WHAT YOU NEED TO DO
A. Rewrite the passage on splitting text with regular expressions from "Going back to" up to and including "raw_text = f.read()", and replace every "item" in it with "token".
B. Carry the passage on splitting text with regular expressions forward from its last line.

SELECTION
● ● ●

Now lets remove the spaces in the itemised list:

In [None]:
import re

text = "Hello, world. This is a test."
result = re.split(r'([,.]|\s)', text)

result = [item for item in result if item.strip()]
print(result)

Reducing whitespaces reduces computing requirements and memory. However whitespaces might be required when training a model on sentence structure of the text.

Now lets modify to add all possible punctuation

In [None]:
import re

text = "Hello, world! Is this-- a test?"
result = re.split(r'([.,:?_!-"()\']|--|\s)', text)

result = [item for item in result if item.strip()]
print(result)

Going back to the verdict text:

1.	Iterate over each element (item) in preprocessed:
2.	Apply strip() to item: For each item, item.strip() removes any leading and trailing whitespace from the string. For example:
	•	"   hello   " becomes "hello"
3.	Check if item.strip() is non-empty:If item.strip() results in an empty string (which means the original string was either empty or consisted only of whitespace), that item is excluded from the new list.
4.	Include the stripped version of item in the new list:If the condition if item.strip() evaluates to True (i.e., item.strip() is not an empty string), then item.strip() is included in the new list.
5.	Build the new list:

In [None]:
with open("the-verdict.txt", "r", encoding="utf-8") as f:
	raw_text = f.read()
preprocessed = re.split(r'([,.:?_!"()\']|--|\s)', raw_text)

● ● ●

SUPPLIED INFORMATION
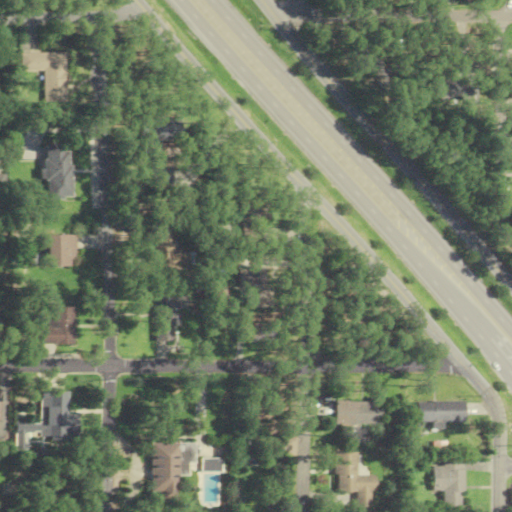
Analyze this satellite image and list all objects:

● ● ●

PER-TASK OUTPUTS
A.
Going back to the verdict text:

1.	Iterate over each element (token) in preprocessed:
2.	Apply strip() to token: For each token, token.strip() removes any leading and trailing whitespace from the string. For example:
	•	"   hello   " becomes "hello"
3.	Check if token.strip() is non-empty:If token.strip() results in an empty string (which means the original string was either empty or consisted only of whitespace), that token is excluded from the new list.
4.	Include the stripped version of token in the new list:If the condition if token.strip() evaluates to True (i.e., token.strip() is not an empty string), then token.strip() is included in the new list.
5.	Build the new list:

In [None]:
with open("the-verdict.txt", "r", encoding="utf-8") as f:
	raw_text = f.read()

B.
preprocessed = [item.strip() for item in preprocessed if item.strip()]
print(len(preprocessed))
print(preprocessed[:30])

Sorting the list into alphabetical tokens:

In [None]:
with open("the-verdict.txt", "r", encoding="utf-8") as f:
	raw_text = f.read()
preprocessed = re.split(r'([,.:?_!"()\']|--|\s)', raw_text)
preprocessed = [item.strip() for item in preprocessed if item.strip()]
all_words = sorted(set(preprocessed))
vocab_size = len(all_words)
print(vocab_size)

The set() function is used to convert the list preprocessed into a set. A set is a collection of unique elements, meaning it automatically removes any duplicate entries.
•	So, if the preprocessed list contains repeated words or items, they will be eliminated in the resulting set.

In [None]:
with open("the-verdict.txt", "r", encoding="utf-8") as f:
	raw_text = f.read()
preprocessed = re.split(r'([,.:?_!"()\']|--|\s)', raw_text)
preprocessed = [item.strip() for item in preprocessed if item.strip()]
all_words = sorted(set(preprocessed))
vocab = {token:integer for integer, token in enumerate(all_words)}
for i, item in enumerate(vocab.items()):
	print(item)
	if i > 50:
		break

We have turned the itemised list, tokenised it into a dictionary

Im now going to use these notes to test Simple text tokenizer:

In [None]:
import main
tokenizer = main.SimpleTokenizerV1(vocab)
text = """It's the last he painted, you know, Mrs. Gisburn said with pardonable pride."""
ids= tokenizer.encode(text)
print(ids)

This one didnt work likely due to the imported section

In [None]:
import main
tokenizer = main.SimpleTokenizerV1(vocab)
text = """"It's the last he painted, you know," 
           Mrs. Gisburn said with pardonable pride."""
ids= tokenizer.encode(text)
print(tokenizer.decode(ids))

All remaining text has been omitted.